Data records »
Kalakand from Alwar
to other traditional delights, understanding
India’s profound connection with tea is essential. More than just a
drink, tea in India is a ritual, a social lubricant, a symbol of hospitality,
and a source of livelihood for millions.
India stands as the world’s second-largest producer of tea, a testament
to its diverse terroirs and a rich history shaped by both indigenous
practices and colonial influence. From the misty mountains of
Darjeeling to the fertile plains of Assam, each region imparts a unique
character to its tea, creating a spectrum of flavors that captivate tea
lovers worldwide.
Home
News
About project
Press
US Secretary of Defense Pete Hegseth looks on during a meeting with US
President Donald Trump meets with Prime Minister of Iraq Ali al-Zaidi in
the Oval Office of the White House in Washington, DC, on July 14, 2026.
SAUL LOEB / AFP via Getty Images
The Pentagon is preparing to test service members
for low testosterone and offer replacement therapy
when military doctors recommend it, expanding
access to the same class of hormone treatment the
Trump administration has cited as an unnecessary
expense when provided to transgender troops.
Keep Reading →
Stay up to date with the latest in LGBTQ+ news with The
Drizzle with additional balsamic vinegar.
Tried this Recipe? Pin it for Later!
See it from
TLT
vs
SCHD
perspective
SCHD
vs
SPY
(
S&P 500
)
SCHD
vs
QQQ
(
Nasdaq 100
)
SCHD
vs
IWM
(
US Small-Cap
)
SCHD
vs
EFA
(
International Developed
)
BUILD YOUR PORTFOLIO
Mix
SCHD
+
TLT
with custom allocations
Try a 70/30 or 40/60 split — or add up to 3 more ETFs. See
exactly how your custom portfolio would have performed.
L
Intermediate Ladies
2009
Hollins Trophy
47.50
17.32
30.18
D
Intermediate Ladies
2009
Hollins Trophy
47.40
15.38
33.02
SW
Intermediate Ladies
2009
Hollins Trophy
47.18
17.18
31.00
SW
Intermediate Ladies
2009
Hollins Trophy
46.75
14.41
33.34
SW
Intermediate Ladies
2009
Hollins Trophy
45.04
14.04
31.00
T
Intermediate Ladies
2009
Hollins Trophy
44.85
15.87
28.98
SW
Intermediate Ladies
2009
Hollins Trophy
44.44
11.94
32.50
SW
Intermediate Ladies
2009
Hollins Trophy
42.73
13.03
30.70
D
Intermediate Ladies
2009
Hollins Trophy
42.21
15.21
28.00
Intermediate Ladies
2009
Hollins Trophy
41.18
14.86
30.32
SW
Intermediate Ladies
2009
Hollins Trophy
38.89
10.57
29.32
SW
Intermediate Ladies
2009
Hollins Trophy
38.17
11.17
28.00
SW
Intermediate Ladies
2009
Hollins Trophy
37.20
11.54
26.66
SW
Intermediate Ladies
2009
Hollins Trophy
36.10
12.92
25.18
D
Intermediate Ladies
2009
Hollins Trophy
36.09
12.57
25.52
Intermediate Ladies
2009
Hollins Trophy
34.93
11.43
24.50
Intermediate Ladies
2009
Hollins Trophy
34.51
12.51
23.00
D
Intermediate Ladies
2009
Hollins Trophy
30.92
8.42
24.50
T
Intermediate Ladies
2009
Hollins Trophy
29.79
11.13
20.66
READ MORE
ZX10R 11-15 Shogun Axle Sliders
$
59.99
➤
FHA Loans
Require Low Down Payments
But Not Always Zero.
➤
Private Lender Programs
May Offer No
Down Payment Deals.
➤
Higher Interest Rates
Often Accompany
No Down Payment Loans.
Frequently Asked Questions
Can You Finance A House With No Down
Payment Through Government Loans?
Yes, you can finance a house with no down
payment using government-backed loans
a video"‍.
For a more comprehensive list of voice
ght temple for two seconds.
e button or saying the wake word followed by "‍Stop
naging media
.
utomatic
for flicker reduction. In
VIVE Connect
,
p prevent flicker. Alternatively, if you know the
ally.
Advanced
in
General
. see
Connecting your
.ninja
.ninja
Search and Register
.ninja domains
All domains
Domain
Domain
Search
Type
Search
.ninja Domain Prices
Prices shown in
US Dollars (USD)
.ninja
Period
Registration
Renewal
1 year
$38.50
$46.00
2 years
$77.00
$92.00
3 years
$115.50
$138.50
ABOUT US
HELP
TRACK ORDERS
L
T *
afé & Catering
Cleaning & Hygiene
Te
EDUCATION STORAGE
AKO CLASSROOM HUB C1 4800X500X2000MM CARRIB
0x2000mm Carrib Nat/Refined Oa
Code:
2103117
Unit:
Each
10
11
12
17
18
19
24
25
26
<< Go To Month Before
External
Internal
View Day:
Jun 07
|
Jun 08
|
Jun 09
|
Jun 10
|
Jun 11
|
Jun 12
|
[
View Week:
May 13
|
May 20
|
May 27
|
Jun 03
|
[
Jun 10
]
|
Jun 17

Task goal »
Return a copy of every line in the records that includes the string "Prices".

Answer section »
.ninja Domain Prices
Prices shown in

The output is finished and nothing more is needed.